I’ll give an example; in last year’s game we realized that our ball-pickup mechanism was rather slow so we decided to automate a lot of the process. The operator would hold down a button to drop our grabber and turn on our intake roller and then release the button to stop the roller and return to a “carry” position. In general it worked well but would occasionally cause us to have problems if the ball was falling out of our grabber, if we didn’t approach the ball straight-on, or even if we were getting defended while trying to pick up. Basically it gave our drivers even more tasks to be mindful of (making sure to kill the automation if it was going to make us drop the ball or miss the ball, etc.)
Even worse was that on occasion a bug would crop up where the automation could not be interrupted. It took us a long time to catch what the issue was because it was so intermittent and in the meantime we would drop a ball and have to wait while our pick-up moved to “carry” position and then all the way back to “pick-up” position. It was pain and we looked pretty bad on the field.

I think it was in one of 254’s publications that they said automation is best used for tasks that a human cannot do efficiently, or that a computer could do more efficiently. Stacking totes in this year’s game lended itself to automation. If a tote was fully inside your gripper (as detected by sensors) then it was likely that you were going to be able to lift it.

In our situation automation didn’t really speed anything up. We still had to wait for the grabber to move between pick-up positions and the grabber itself either needed many more sensors to be sure the ball was captured or needed the operator to visualy verify that the ball was captured.
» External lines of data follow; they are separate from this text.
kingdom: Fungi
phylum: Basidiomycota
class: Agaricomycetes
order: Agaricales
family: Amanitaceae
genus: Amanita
4761 used several photoelectric sensors donated by Rockwell Automation to automate our tote loading at the human player station. Our robot was basically made of two conveyors, one being able to move up and down along extrusion rails to reach different heights, the other being stationary on the bottom of the robot. We had a break-beam emitter and receiver pair at opposite sides of the moving conveyor to detect when a tote was completely on the conveyor, a few diffuse sensors along the extrusion to detect different heights for the conveyor to move to, and another break-beam set on the main conveyor at the ground level of the robot to detect when a tote was completely off of the moving conveyor. All our operator did was press and hold a button while we were at the chute and the robot loaded the totes for us slightly faster than our human player could send the totes through the chute.

Here’s a video of the whole routine in action

We also tried automating the moving conveyor to move to the top of any stack with the press of a button using one of the diffuse sensors to make for quicker stacking/ capping but it wasn’t as reliable as we wanted it to be.

Our robot didn’t have these sensors originally and each component was manually moved by the operator. After we added these features between districts, I was amazed by the power of automating features in the robot. In my opinion, we went from being one of the slower robots to being able to keep up with most of the robots at the competitions we attended.